We could immediately see the CPU load on the server was incredibly high. While talking with the client, we discovered there was a daily process that previously took about 20 minutes to complete. After the servers were rebuilt, that same process took more than 40 minutes, a situation which disabled the company’s ability to purchase products to sell.
We went through the various settings on the server and adjusted the settings for best practices. This included working with the hosting provider to ensure the VMs were setup for maximum performance. This included:
- setting the vNUMA configuration correctly so it matched the host
- configuration of the paravirtualization virtual SCSI driver on three virtual SCSI controllers
- spreading the hard drives on the VM across the paravirtualization virtual controllers.
On top of this we looked through the SQL Server and the code which was executed against the SQL server looking for performance tuning options and discovered several indexing changes that could be made. This included adjusting settings such as:
- “maximum degree of parallelism” so it was no more than ½ of the number of CPU cores per virtual NUMA node
- The “cost threshold for parallelism” from 5 to 50.

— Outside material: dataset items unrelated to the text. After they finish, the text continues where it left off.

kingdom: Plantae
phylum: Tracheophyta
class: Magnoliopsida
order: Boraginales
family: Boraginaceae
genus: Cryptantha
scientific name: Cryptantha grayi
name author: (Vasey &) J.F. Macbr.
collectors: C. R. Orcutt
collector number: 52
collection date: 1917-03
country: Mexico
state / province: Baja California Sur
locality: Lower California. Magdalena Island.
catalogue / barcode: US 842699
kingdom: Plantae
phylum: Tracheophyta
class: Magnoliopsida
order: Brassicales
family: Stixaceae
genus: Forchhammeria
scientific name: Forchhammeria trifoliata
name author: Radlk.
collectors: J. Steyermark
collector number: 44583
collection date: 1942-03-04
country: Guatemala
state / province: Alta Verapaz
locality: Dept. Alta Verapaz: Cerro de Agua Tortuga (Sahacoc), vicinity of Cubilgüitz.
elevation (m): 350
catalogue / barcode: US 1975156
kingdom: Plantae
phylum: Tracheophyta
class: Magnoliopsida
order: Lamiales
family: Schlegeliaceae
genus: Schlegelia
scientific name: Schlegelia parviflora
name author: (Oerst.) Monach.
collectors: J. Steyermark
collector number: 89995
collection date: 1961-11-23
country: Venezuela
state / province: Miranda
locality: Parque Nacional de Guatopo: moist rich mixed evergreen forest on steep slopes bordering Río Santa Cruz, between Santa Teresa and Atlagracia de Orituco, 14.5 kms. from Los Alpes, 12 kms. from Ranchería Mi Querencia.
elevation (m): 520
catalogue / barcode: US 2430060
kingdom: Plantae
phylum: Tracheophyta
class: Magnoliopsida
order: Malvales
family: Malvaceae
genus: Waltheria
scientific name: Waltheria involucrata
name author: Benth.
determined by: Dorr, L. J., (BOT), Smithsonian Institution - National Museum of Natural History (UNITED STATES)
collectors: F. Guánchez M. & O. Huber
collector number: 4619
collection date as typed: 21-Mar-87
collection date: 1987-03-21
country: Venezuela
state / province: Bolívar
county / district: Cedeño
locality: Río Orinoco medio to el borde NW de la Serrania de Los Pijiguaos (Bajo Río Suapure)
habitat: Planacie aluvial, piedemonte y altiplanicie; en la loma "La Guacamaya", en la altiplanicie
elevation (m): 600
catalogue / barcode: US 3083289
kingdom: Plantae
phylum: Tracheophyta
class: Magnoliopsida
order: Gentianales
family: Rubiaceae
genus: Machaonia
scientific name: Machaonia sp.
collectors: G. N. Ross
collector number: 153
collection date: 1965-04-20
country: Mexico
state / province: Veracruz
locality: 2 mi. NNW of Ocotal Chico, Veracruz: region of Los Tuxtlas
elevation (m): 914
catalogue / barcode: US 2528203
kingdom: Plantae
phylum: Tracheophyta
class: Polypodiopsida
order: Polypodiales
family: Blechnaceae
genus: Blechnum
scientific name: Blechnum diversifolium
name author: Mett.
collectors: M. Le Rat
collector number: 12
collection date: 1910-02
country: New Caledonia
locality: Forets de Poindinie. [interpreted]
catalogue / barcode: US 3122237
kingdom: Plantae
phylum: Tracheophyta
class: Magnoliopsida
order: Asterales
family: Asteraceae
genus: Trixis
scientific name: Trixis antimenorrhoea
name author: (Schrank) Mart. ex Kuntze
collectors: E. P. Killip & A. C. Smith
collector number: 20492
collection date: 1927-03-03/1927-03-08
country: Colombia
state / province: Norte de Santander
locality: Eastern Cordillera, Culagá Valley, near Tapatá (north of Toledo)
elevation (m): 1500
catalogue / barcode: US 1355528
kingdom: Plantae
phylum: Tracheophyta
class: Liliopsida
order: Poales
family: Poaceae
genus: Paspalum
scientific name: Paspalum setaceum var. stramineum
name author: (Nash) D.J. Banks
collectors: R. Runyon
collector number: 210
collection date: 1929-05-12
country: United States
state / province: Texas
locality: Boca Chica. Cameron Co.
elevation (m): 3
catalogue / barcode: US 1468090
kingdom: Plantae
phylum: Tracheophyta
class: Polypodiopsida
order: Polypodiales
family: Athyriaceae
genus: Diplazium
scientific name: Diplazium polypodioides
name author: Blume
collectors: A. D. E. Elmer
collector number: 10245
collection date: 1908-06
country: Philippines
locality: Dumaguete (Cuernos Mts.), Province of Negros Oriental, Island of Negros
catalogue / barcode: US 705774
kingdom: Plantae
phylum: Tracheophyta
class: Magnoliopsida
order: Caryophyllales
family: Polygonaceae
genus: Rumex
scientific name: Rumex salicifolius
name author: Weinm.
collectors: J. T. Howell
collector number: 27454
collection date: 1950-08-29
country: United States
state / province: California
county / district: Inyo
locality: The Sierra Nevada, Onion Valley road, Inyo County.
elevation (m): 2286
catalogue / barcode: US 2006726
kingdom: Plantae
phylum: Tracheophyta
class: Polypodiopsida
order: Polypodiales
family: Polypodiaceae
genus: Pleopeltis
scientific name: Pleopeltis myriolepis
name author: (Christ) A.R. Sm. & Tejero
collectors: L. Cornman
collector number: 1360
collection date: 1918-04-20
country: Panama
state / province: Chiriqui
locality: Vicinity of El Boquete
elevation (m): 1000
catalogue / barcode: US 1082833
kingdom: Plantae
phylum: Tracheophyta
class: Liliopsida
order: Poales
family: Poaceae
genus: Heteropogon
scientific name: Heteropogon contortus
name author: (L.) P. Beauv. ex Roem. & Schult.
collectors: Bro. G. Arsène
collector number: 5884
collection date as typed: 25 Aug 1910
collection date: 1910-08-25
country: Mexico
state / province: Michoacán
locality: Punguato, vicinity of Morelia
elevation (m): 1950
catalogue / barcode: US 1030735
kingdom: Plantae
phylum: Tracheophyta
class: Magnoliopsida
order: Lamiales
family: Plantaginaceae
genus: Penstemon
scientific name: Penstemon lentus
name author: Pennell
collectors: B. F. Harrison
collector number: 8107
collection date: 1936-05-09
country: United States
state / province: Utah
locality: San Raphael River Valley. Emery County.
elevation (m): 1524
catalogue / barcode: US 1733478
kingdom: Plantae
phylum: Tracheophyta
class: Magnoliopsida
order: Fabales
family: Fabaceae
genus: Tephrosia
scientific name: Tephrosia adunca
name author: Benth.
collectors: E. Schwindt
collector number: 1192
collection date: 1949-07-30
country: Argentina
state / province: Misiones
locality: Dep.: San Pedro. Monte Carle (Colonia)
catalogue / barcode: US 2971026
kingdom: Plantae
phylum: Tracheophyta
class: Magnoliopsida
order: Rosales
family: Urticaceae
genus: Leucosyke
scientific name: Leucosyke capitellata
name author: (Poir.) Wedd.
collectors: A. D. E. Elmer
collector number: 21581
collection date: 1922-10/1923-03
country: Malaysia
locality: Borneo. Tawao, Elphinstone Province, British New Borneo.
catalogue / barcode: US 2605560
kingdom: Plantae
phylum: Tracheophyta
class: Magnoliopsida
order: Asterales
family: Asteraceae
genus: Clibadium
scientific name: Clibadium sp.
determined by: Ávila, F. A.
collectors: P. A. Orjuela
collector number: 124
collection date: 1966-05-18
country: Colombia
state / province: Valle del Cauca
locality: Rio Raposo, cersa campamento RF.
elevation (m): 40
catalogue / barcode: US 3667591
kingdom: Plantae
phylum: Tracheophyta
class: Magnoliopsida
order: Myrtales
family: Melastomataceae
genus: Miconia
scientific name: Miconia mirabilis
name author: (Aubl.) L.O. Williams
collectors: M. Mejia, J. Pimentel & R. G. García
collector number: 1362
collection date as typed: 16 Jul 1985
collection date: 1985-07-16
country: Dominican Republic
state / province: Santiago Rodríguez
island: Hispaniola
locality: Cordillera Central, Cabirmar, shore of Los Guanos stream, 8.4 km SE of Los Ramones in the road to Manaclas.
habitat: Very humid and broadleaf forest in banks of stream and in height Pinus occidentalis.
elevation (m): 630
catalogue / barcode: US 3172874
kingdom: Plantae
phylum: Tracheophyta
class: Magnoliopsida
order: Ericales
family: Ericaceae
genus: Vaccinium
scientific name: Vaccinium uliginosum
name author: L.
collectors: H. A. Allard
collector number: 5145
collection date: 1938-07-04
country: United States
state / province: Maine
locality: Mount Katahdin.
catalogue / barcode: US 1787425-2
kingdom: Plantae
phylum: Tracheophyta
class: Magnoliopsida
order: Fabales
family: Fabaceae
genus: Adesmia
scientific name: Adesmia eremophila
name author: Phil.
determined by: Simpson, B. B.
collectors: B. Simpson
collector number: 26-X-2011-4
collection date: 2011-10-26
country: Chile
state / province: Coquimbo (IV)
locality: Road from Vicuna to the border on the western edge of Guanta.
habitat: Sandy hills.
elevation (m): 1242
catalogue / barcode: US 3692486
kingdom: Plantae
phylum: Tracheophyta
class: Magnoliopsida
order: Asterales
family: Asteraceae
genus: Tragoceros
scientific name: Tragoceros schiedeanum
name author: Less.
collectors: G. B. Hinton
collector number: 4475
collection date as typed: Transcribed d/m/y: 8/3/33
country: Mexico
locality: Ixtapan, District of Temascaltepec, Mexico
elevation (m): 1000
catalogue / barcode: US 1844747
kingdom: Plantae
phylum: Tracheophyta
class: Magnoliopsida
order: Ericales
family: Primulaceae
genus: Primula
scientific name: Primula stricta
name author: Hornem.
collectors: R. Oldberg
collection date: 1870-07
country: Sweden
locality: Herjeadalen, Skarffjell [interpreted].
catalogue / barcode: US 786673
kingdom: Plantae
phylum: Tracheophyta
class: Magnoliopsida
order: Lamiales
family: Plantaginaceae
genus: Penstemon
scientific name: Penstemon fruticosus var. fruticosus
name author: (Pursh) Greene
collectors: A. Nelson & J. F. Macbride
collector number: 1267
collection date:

Once completed, the system was performing much better. Average CPU load of the SQL server was down from 50 percent to 11 percent and the CPU spikes were down from 100 percent to 46 percent, as shown in graph below.
Once completed, the coveted 20-minute daily process was running in under a minute, the fastest it had ever run.
An Ounce of Prevention is Worth More Than a Pound of Cure
Paying or not paying the ransom doesn’t guarantee recovery either way. Recently, another company that did pay the ransom was unable to recover and 300,000 people lost their jobs. Preventative measures are the best vaccine you can employ.
- Ensure normal accounts used day-to-day by the admin team have no access to the production servers. This is normally achieved by either having “admin” accounts which do not have access to a user’s email account but does have access to the servers. In a perfect world, an “admin” account would have no ability to logon to any user’s desktop.
- Allow only very limited access from the workstations to the production servers. If possible, only have remote desktop access to the production servers, and possibly access to things like the SQL server service.
- Prevent access from the production servers to the Internet unless specific access to specific websites is required. This prevents any virus, spyware, or botnet software from connecting to its command and control server to receive instructions. While this will likely make it complicated for users to be able to download software, this makes it incredibly hard for viruses to access the Internet.
These sorts of precautions prevent unauthorized software from gaining access to the production servers, even if the workstations are compromised. If the workstations were to be compromised, the servers would be able to continue to function, allowing business to continue.
Finally, routinely test your backups. Having proper backups and testing them regularly will tell you before a catastrophic event if there is a problem with the restore process. It’s always a good idea to keep documentation for bringing back critical infrastructure stored somewhere a catastrophic event like ransomware can’t access (either a hard copy or shared online).
Ransomware Isn’t Going Away
Ransomware won’t be disappearing any time soon, nor will operator errors. Revisit your DR plans regularly, do security best practice checks randomly. Because even as prepared as you may be, ransomware is adapting, just as each company is adapting in their ability to combat it. Be sure you have the resources to react with speed once attacked – NDA’s with contractors can cost valuable hours that can be otherwise spent recovering and preventing losses.